Le comte Roger II étend son autorité sur tout le sud de la péninsule italienne, jusqu’aux portes de Rome. Il se fait alors décerner le titre royal par le pape et reçoit la couronne des mains de l’archevêque de Palerme, le 25 décembre 1130.

Un État d’avant-garde

La construction de l’État sicilien est entreprise à partir de 1120 par Georges d’Antioche, un Grec arabophone de Syrie qui a servi auparavant le bey de Tunis avant de rejoindre Palerme.

Le ministre forge une administration dont la langue reste l’arabe. Il introduit l’impôt permanent, sous le nom arabe de gabala (ou qabala), dont nous avons fait gabelle.

Il met au point une étiquette de cour et constitue autour de Roger II une monarchie artificielle composée de Grecs, d’Arabes et de féodaux français.
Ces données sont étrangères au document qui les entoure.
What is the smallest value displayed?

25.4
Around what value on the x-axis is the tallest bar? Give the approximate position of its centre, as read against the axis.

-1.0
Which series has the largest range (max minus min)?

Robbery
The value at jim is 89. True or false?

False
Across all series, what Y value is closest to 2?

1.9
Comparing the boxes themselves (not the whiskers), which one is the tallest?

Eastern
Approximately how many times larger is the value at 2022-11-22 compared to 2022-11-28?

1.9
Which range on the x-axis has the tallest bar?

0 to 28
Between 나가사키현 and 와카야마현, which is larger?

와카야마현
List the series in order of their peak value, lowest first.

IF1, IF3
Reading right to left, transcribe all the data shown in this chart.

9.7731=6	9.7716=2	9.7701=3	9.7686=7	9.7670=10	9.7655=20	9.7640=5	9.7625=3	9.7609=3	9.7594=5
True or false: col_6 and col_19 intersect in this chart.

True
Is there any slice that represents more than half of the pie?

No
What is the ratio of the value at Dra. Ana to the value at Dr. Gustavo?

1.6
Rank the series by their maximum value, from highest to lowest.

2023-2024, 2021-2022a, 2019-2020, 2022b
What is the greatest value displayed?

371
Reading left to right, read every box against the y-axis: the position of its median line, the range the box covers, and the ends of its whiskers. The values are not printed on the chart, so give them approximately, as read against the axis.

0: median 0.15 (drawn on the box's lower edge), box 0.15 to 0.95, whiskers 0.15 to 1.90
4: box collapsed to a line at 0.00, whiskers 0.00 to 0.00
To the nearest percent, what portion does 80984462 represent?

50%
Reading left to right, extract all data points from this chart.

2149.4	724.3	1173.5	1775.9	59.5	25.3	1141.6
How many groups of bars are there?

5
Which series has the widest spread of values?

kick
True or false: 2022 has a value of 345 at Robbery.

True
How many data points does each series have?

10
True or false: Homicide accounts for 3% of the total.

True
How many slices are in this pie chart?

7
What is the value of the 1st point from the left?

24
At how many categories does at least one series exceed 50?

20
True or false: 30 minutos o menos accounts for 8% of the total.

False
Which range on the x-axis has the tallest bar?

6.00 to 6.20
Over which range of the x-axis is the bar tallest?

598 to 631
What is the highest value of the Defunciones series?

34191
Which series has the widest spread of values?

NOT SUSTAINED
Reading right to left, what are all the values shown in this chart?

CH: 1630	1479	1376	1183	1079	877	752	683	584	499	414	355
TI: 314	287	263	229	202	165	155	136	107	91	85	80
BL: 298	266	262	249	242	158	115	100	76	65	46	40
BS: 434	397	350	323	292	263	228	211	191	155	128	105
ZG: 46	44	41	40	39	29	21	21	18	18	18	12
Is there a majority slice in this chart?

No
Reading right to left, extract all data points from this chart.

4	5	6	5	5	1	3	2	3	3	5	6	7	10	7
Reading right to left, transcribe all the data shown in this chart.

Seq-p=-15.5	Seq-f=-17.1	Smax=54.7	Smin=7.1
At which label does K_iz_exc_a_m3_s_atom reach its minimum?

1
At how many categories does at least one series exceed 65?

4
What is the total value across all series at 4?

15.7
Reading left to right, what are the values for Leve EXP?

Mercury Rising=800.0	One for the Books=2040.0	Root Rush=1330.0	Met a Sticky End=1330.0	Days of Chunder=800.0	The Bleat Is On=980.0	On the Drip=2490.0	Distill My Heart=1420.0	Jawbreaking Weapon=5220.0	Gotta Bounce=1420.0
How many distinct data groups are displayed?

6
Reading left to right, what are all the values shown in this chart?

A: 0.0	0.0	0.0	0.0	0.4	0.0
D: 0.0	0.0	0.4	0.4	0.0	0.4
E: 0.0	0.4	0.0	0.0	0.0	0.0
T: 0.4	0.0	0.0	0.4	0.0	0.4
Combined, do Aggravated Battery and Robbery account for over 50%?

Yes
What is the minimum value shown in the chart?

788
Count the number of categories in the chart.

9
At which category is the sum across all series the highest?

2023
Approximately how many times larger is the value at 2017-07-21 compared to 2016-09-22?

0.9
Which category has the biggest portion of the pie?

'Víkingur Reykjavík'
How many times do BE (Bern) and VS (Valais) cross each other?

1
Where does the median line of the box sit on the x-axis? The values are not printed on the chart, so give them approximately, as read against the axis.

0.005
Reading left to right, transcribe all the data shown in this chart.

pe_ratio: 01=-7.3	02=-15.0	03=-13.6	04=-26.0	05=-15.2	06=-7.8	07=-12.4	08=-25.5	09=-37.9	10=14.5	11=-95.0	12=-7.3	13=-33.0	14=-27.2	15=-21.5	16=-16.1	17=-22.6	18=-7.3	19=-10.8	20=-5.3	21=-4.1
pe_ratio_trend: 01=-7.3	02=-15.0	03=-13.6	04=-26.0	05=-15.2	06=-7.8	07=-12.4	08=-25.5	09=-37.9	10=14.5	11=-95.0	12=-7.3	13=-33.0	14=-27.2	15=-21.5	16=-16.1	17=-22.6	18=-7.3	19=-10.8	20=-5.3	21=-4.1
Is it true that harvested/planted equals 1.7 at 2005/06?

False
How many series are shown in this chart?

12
L’« émir » Georges commande lui-même des expéditions navales, d’où le nom d’amiral (dérivé d’émir) donné aujourd’hui au chef d’une flotte de guerre. Il tente de conquérir la Tunisie et même le littoral adriatique (Dalmatie, Corfou, Albanie…).

Le roi de Sicile jouit d’une autorité despotique de type byzantin, qu’aucun contre-pouvoir féodal ne vient contrebalancer.

Roger II et ses successeurs, son fils Guillaume Ier et son petit-fils Guillaume II, mènent une politique de mécénat et accueillent à Palerme des lettrés et des savants arabes d’Égypte et d’ailleurs. C’est ainsi qu’est publiée à Palerme la première géographie du monde connu.

Dès la conquête, les Normands ont converti en cathédrale la grande mosquée de Palerme. Mais ils ne sont guère allés plus loin dans le prosélytisme vis-à-vis des musulmans aussi bien que des juifs. Chaque communauté conserve ses cadres religieux, ses propriétés et ses tribunaux comme dans la Syrie franque (les États féodaux nés des croisades à la même époque).

À Palerme même, sur environ 50 000 habitants, on compte une majorité de musulmans ainsi que de nombreux juifs. Leur nombre va se réduire peu à peu sous l’effet des conversions spontanées et des flux migratoires. Le roi mène une vie fastueuse sans s’embarrasser de principes. Ainsi s’entoure-t-il d’un harem de femmes musulmanes.

L'État normand, syncrétisme improbable qui réunit les influences vikings, méditerranéennes, islamiques, juives et chrétiennes, apparaît très en avance sur son époque. Pour cette raison, sans doute, il sera assez vite éliminé. Il nous en reste surtout des traces dans le vocabulaire (gabelle, amiral...).

Le mot boucherie lui-même vient du mot sicilien buccheria, qui désignait un quartier de Palerme au temps des rois normands.

Crise de succession

En 1190, tout se dégrade. Le roi Guillaume II meurt sans enfant. Sa tante Constance, la fille de Roger II, a épousé l’héritier de l’empire allemand Henri VI de Hohenstaufen. C’est à lui que revient normalement la couronne. Les barons normands se rebiffent. Il s’ensuit plusieurs années de guerre civile.

En 1194, les Allemands s’emparent de Palerme. La noblesse sicilienne et les hauts fonctionnaires arabes sont envoyés en Alsace, au monastère de Sainte-Odile, pour y être aveuglés !

Constance fait quant à elle assassiner son encombrant mari de sorte que leur fils, encore enfant, hérite de la couronne sous le nom de Frédéric II. Ce sera le dernier roi de Sicile de souche normande ou plutôt normando-souabe (la Souabe est la région d’origine des Hohenstaufen).

En 1220, Frédéric II brise les résistances locales au prix d’un grand nombre de victimes. Les musulmans sont déportés dans les Pouilles.

Cette répression inspire à la population restante une violente haine de l’État normand et plus généralement de toutes les formes étatiques, sentiment dont on retrouve la trace dans la Sicile contemporaine.